The result of Dr. Savova's research with her collaborators has led to the creation of the clinical Text Analysis and Knowledge Extraction System (cTAKES; ctakes.apache.org). cTAKES is an information extraction system  comprising of a number of NLP components. As would be expected of any biomedical NLP tool, cTAKES can supply commonly extracted biomedical concepts such as symptoms, procedures, diagnoses, medications and anatomy with attributes and standard codes. However, setting it apart from other available biomedical NLP systems that focus on a specific NLP task and domain and are difficult to extend, cTAKES has been engineered in a modular fashion employing the latest machine learning probabilistic methods. These latest and leading edge methods from research investigations have directly been implemented as components in cTAKES. These components can, for instance, identify such things as complex relations between entities (e.g. the location of a tumor). cTAKES can also perform the extremely important task of identifying temporal events, dates and times – resulting in the absolute and relative placement of events in a patient timeline. It is the only biomedical open source NLP system using components with rule-based and supervised methods trained on gold standards from the general as well as the biomedical domain thus affording usability across different types of clinical narrative (e.g. pathology, radiology, clinical notes, etc.) from different institutions as well as other health related narrative (e.g. twitter feeds).

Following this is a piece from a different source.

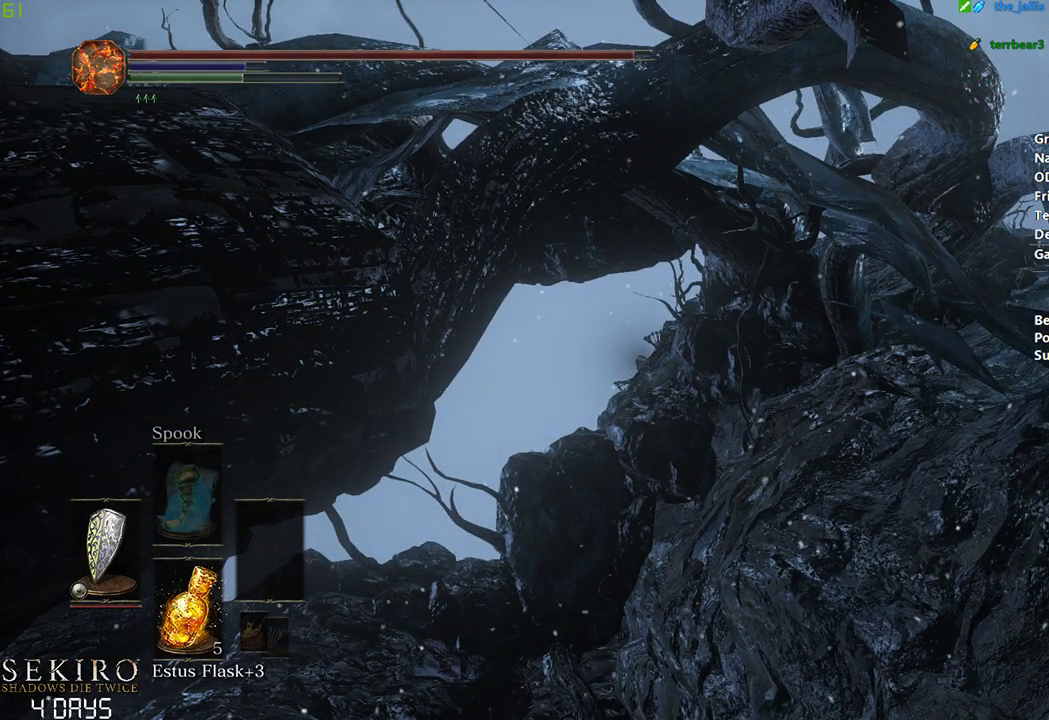
{"buttons": ["B"], "left_stick": "center", "right_stick": "center", "events": []}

cTAKES has been applied to a number of biomedical use cases to mine the data within the clinical narrative such as i2b2, SHARPn, PGRN, eMERGE, PCORI. Within the Integrating Informatics and Biology to the Bedside (i2b2), cTAKES has been used to extract patient characteristics for determining their status related to a specific phenotype (Multiple Scleroris, Inflamatory Bowel Disease, Type 2 Diabetes). Within the Pharmacogenomics Research Network (PGRN), cTAKES has been applied to automatically determine patient's disease activity and detect responders versus non-responders to a specific treatment. Within the Electronic Medical Record and Genomics (eMERGE), cTAKES has been applied to automatically discover patients with Peripheral Arterial Disease, Autism Spectrum Disorder, Appendicitis, Early Childhood Obesity. Within the Patient-Powered Research Network, cTAKES is applied to create a comprehensive phenotype picture for patients with one very rare disease – Phelan-McDermid Syndrome. cTAKES-extracted data can be embedded in the i2b2 platform as well as PheWAS/GWAS platforms such as tranSMART, thus combining it with genotypic data for even bigger data analysis.

Dr. Guergana Savova is on the editorial board of the Journal of the Medical Informatics Association (JAMIA), and is a reviewer for several journals including Journal of the Biomedical Informatics (JBI), Journal of Language Resources and Evaluation (LREC), and many conferences/workshops. She is also a member of the National Library of Medicine's Biomedical Library and Informatics Review Committee.

Dr. Guergana Savova holds a PhD in Linguistics with a minor in Cognitive Science and a Master’s of Science in Computer Science from University of Minnesota. Before joining Boston Children’s Hospital and Harvard Medical School in 2010, Dr. Savova was faculty at the Biomedical Statistics and Informatics Department, Mayo Clinic (2002-2010).